JAKARTA, DISWAY.ID - Situasi ekonomi global makin ngeri. Salah satu konsekuensinya, Bahan Bakar Minyak (BBM) harus naik.
“September The Fed rencana naikan lagi suku bunganya hingga 0,75 basis Crude Oil pasti bisa naik lagi, kurs rupiah makin jeblok,” kata politikus Partai Gerindra Arief Poyuono kepada Disway.id Minggu 14 Agustus 2022.
Ekspor dalam negeri, pasti terganggu apalagi komoditas ekspor saat ini mahal dan banyak negara tujuan ekspor akan mengurangi impornya.

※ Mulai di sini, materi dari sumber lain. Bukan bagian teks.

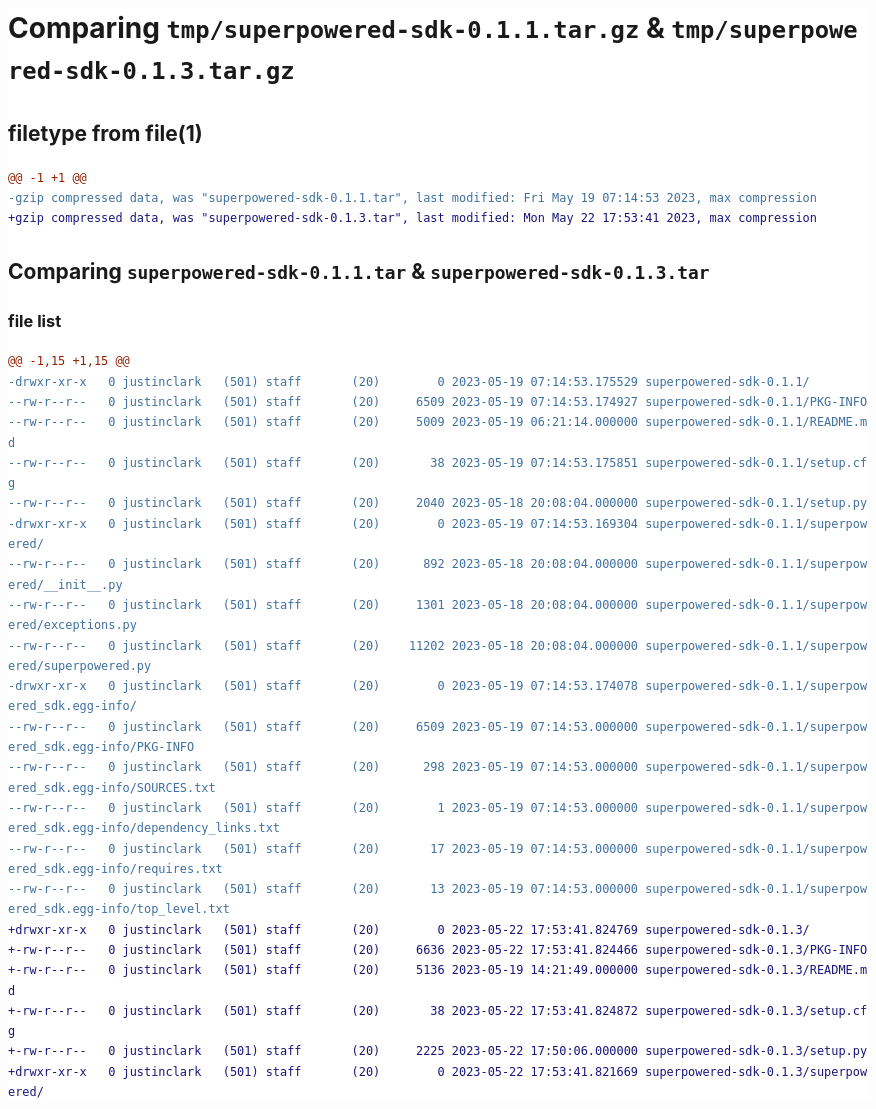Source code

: # Comparing `tmp/superpowered-sdk-0.1.1.tar.gz` & `tmp/superpowered-sdk-0.1.3.tar.gz`

## filetype from file(1)

```diff
@@ -1 +1 @@
-gzip compressed data, was "superpowered-sdk-0.1.1.tar", last modified: Fri May 19 07:14:53 2023, max compression
+gzip compressed data, was "superpowered-sdk-0.1.3.tar", last modified: Mon May 22 17:53:41 2023, max compression
```

## Comparing `superpowered-sdk-0.1.1.tar` & `superpowered-sdk-0.1.3.tar`

### file list

```diff
@@ -1,15 +1,15 @@
-drwxr-xr-x   0 justinclark   (501) staff       (20)        0 2023-05-19 07:14:53.175529 superpowered-sdk-0.1.1/
--rw-r--r--   0 justinclark   (501) staff       (20)     6509 2023-05-19 07:14:53.174927 superpowered-sdk-0.1.1/PKG-INFO
--rw-r--r--   0 justinclark   (501) staff       (20)     5009 2023-05-19 06:21:14.000000 superpowered-sdk-0.1.1/README.md
--rw-r--r--   0 justinclark   (501) staff       (20)       38 2023-05-19 07:14:53.175851 superpowered-sdk-0.1.1/setup.cfg
--rw-r--r--   0 justinclark   (501) staff       (20)     2040 2023-05-18 20:08:04.000000 superpowered-sdk-0.1.1/setup.py
-drwxr-xr-x   0 justinclark   (501) staff       (20)        0 2023-05-19 07:14:53.169304 superpowered-sdk-0.1.1/superpowered/
--rw-r--r--   0 justinclark   (501) staff       (20)      892 2023-05-18 20:08:04.000000 superpowered-sdk-0.1.1/superpowered/__init__.py
--rw-r--r--   0 justinclark   (501) staff       (20)     1301 2023-05-18 20:08:04.000000 superpowered-sdk-0.1.1/superpowered/exceptions.py
--rw-r--r--   0 justinclark   (501) staff       (20)    11202 2023-05-18 20:08:04.000000 superpowered-sdk-0.1.1/superpowered/superpowered.py
-drwxr-xr-x   0 justinclark   (501) staff       (20)        0 2023-05-19 07:14:53.174078 superpowered-sdk-0.1.1/superpowered_sdk.egg-info/
--rw-r--r--   0 justinclark   (501) staff       (20)     6509 2023-05-19 07:14:53.000000 superpowered-sdk-0.1.1/superpowered_sdk.egg-info/PKG-INFO
--rw-r--r--   0 justinclark   (501) staff       (20)      298 2023-05-19 07:14:53.000000 superpowered-sdk-0.1.1/superpowered_sdk.egg-info/SOURCES.txt
--rw-r--r--   0 justinclark   (501) staff       (20)        1 2023-05-19 07:14:53.000000 superpowered-sdk-0.1.1/superpowered_sdk.egg-info/dependency_links.txt
--rw-r--r--   0 justinclark   (501) staff       (20)       17 2023-05-19 07:14:53.000000 superpowered-sdk-0.1.1/superpowered_sdk.egg-info/requires.txt
--rw-r--r--   0 justinclark   (501) staff       (20)       13 2023-05-19 07:14:53.000000 superpowered-sdk-0.1.1/superpowered_sdk.egg-info/top_level.txt
+drwxr-xr-x   0 justinclark   (501) staff       (20)        0 2023-05-22 17:53:41.824769 superpowered-sdk-0.1.3/
+-rw-r--r--   0 justinclark   (501) staff       (20)     6636 2023-05-22 17:53:41.824466 superpowered-sdk-0.1.3/PKG-INFO
+-rw-r--r--   0 justinclark   (501) staff       (20)     5136 2023-05-19 14:21:49.000000 superpowered-sdk-0.1.3/README.md
+-rw-r--r--   0 justinclark   (501) staff       (20)       38 2023-05-22 17:53:41.824872 superpowered-sdk-0.1.3/setup.cfg
+-rw-r--r--   0 justinclark   (501) staff       (20)     2225 2023-05-22 17:50:06.000000 superpowered-sdk-0.1.3/setup.py
+drwxr-xr-x   0 justinclark   (501) staff       (20)        0 2023-05-22 17:53:41.821669 superpowered-sdk-0.1.3/superpowered/
```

Kondisi kian diperparah setelah negara tujuan ekspor Indonesia seperti Tiongkok, India, Amerika Serikat sedang kacau ekonomi nasionalnya.
“Dengan ekspor turun otomatis pendapatan negara juga turun. Ini rasionalitas yang terjadi,” kata dia.

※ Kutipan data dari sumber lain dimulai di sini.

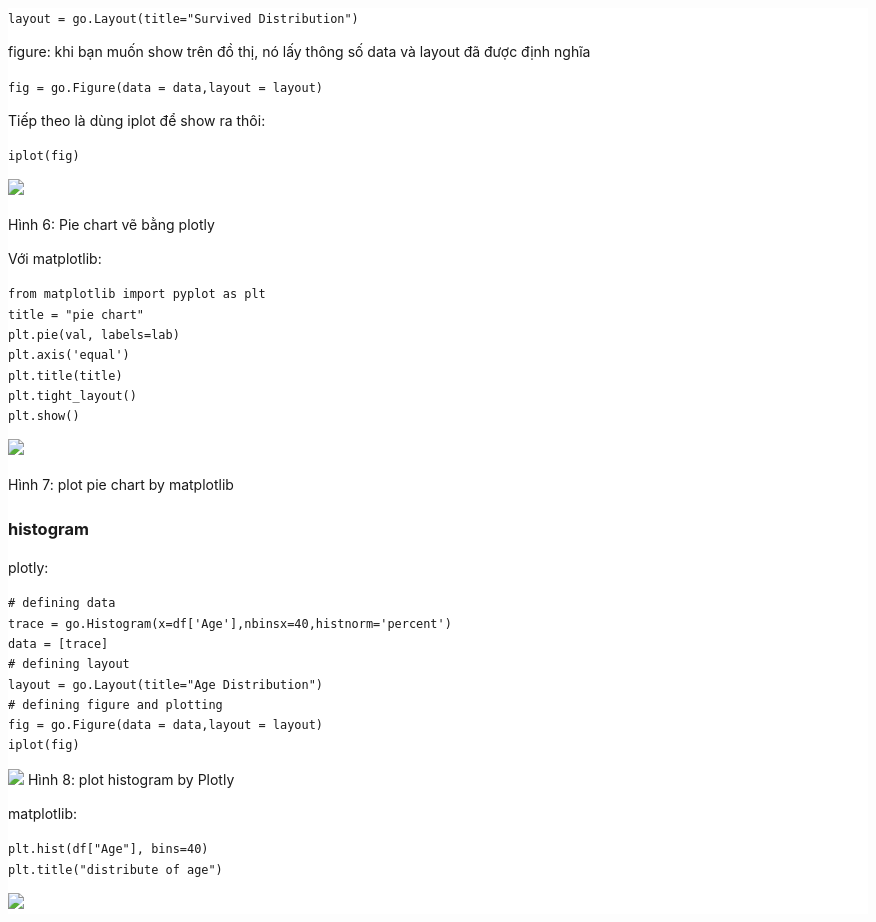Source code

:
 ```
layout = go.Layout(title="Survived Distribution")
```
figure: khi bạn muốn show trên đồ thị, nó lấy thông số data và layout đã được định nghĩa
```
fig = go.Figure(data = data,layout = layout)
```
Tiếp theo là dùng iplot để show ra thôi: 
```
iplot(fig)
```
![](https://images.viblo.asia/33416751-e9f4-42df-9a42-26bcf4c1ff3d.gif)


Hình 6: Pie chart vẽ bằng plotly 

Với matplotlib: 

```
from matplotlib import pyplot as plt
title = "pie chart"
plt.pie(val, labels=lab)
plt.axis('equal')
plt.title(title)
plt.tight_layout()
plt.show()
```
![](https://images.viblo.asia/a6677ba7-df6e-4c03-89b1-37be4e006565.png)


Hình 7: plot pie chart by matplotlib 
### histogram 

plotly: 
```
# defining data
trace = go.Histogram(x=df['Age'],nbinsx=40,histnorm='percent')
data = [trace]
# defining layout
layout = go.Layout(title="Age Distribution")
# defining figure and plotting
fig = go.Figure(data = data,layout = layout)
iplot(fig)
```
![](https://images.viblo.asia/747ef86f-7fb9-4ebe-bd63-cad71dff2204.gif)
 Hình 8: plot histogram by Plotly
 
 matplotlib: 
 
 ```
 plt.hist(df["Age"], bins=40)
plt.title("distribute of age")
```
![](https://images.viblo.asia/ca31796b-1078-4455-bb10-265fb8c54495.png)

Nah, jika BBM naik mau tidak mau ongkos produksi dalam negeri juga naik. Dampaknya, harga-harga barang dan jasa ikutan naik.
Sementara, sambung dia, daya beli masyarakat Indonesia masih lemah serta pendapatan ekonomi keluarga juga belum stabil alias menurun.

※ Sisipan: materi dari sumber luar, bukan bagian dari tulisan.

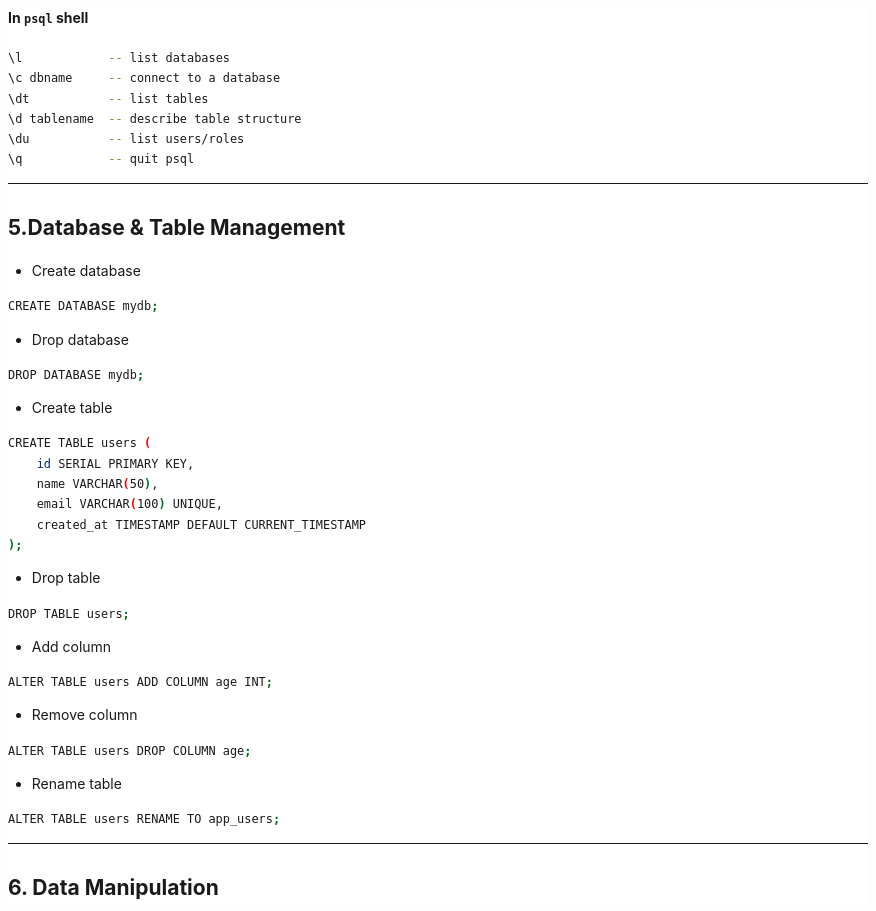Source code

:  #### In `psql` shell 
 ```bash 
\l            -- list databases
\c dbname     -- connect to a database
\dt           -- list tables
\d tablename  -- describe table structure
\du           -- list users/roles
\q            -- quit psql
```
---

## 5.Database & Table Management

- Create database
```bash
CREATE DATABASE mydb;
```

- Drop database
```bash
DROP DATABASE mydb;
```

- Create table
```bash
CREATE TABLE users (
    id SERIAL PRIMARY KEY,
    name VARCHAR(50),
    email VARCHAR(100) UNIQUE,
    created_at TIMESTAMP DEFAULT CURRENT_TIMESTAMP
);
```

- Drop table
```bash
DROP TABLE users;
```

- Add column
```bash
ALTER TABLE users ADD COLUMN age INT;
```

- Remove column
```bash
ALTER TABLE users DROP COLUMN age;
```

- Rename table
```bash
ALTER TABLE users RENAME TO app_users;
```
---

## 6. Data Manipulation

Kondisi tersebut akibat dampak Covid-19 yang menggerus selama 2 tahun lalu. Dimana banyak sektor-sektor ekonomi informal dan formal tutup dan PHK karyawan yang begitu masif.
Arief Poyuono.-Foto: Dok/Ilustrasi: Syaiful Amri-disway.id
“Apalagi saat ini Pertalite dan bio diesel sudah kurang pasokannya ke SPBU di Indonesia. Padahal, subsidi BBM sudah menembus Rp 502 triliun. Lalu sampai berapa kuat negara tahan untuk memberikan subsidi BBM,” ungkapnya
Belum lagi secara fakta, akibat dampak Covid-19 nilai Non Performing Loan (NPL) yang merupakan salah satu indikator kunci untuk menilai kinerja lembaga keuangan, perbankan, BUMN dan swasta juga secara hitungan buku sudah melewati batas yang ditentukan.
“Cuma karena ada kebijakan restrukturisasi saja jadi tetap di bawah patokan NPL-nya,” imbuh Arief Poyuono.
NPL di Bank BUMN sebenar tinggi, bukan karena akibat dampak Covid-19 semata yang membuat perlambatan pertumbuhan ekonomi dan usaha.